Influenza viruses are notorious pathogens that frequently cross the species barrier with often severe consequences for both animal and human health. In 2011, a novel member of the Orthomyxoviridae family, Influenza D virus (IDV), was identified in the respiratory tract of swine.
Epidemiological surveys revealed that IDV is distributed worldwide among livestock and that IDV-directed antibodies are detected in humans with occupational exposure to livestock.
To identify the transmission capability of IDV to humans, we determined the viral replication kinetics and cell tropism using an in vitro respiratory epithelium model of humans. The inoculation of IDV revealed efficient replication kinetics and apical progeny virus release at different body temperatures.
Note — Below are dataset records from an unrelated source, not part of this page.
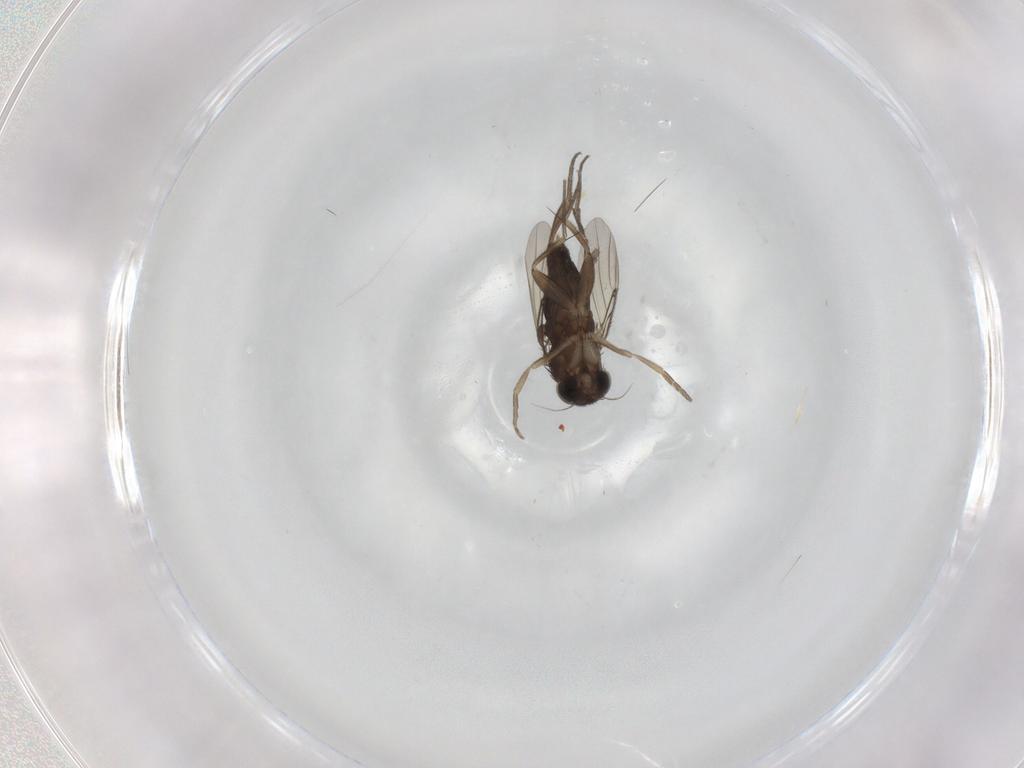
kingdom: Animalia
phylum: Arthropoda
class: Insecta
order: Diptera
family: Phoridae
Intriguingly, the replication characteristics of IDV revealed higher replication kinetics compared to Influenza C virus, despite sharing the cell tropism preference for ciliated cells. Collectively, these results might indicate why IDV-directed antibodies are detected among humans with occupational exposure to livestock.
(SNIP)

There are several indicators that IDV has a zoonotic potential. For instance, the utilization of the 9-O-acetyl-N-acetylneuraminic acid as a receptor determinant, that allows the hemagglutinin esterase fusion (HEF) glycoprotein of IDV to bind the luminal surface of the human respiratory epithelium [16]. Interestingly, the utilization of this receptor is also described for the closely related Influenza C virus (ICV) [17]. 
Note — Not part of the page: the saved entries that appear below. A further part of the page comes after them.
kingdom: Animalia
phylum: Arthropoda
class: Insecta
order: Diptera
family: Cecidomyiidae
Furthermore, the detection of IDV-directed antibodies among humans with occupational exposure to livestock and the molecular detection of IDV in a nasopharyngeal wash of a field worker with close contact to livestock indicates that cross species transmission occurs [15,18]. However, thus far, there is no indication of wide spread prevalence among the general population although the virus has been detected during molecular surveillance of aerosols collected at an international airport [19,20]. Therefore, it remains unclear whether IDV can indeed infect cells within the human respiratory tract and, thus, whether it has a zoonotic potential.

(SNIP)
4. Discussion
In this study, we demonstrate that IDV replicates efficiently in an in vitro surrogate model of the in vivo respiratory epithelium at ambient temperatures that correspond to the human upper and lower respiratory tract. We also demonstrate that IDV viral progeny is replication competent, as it can be efficiently sequentially propagated onto well-differentiated hAEC cultures from different donors at both 33 °C and 37 °C.
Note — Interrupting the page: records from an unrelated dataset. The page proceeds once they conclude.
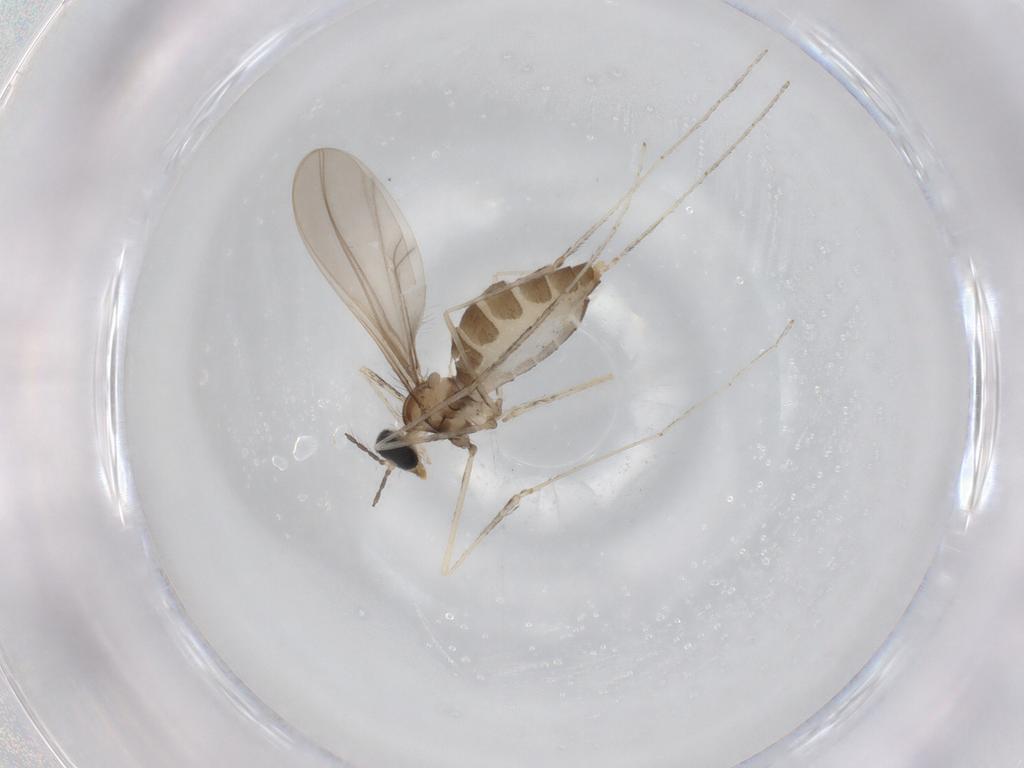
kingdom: Animalia
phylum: Arthropoda
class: Insecta
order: Diptera
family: Cecidomyiidae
This seems to occur without extensive adaptation to the human host, as only a single non-synonymous mutation in the coding sequence of the HEF gene segment was identified among multiple samples. Intriguingly, the replication characteristics of IDV revealed much higher replication kinetics compared to Influenza C virus, despite sharing the cell tropism preference for ciliated cells. These results show that there is no intrinsic impairment for IDV propagation within the human respiratory epithelium.
        (Continue . . . )


For now there is little indication that influenza D poses a serious human health threat. Human illness, assuming it occurs with IDV infection, appears to be mild.
Viral evolution, however, prevents us from assuming this will always hold true.
The more we learn about it now, the better we'll be able to deal with it should it ever become a public health threat.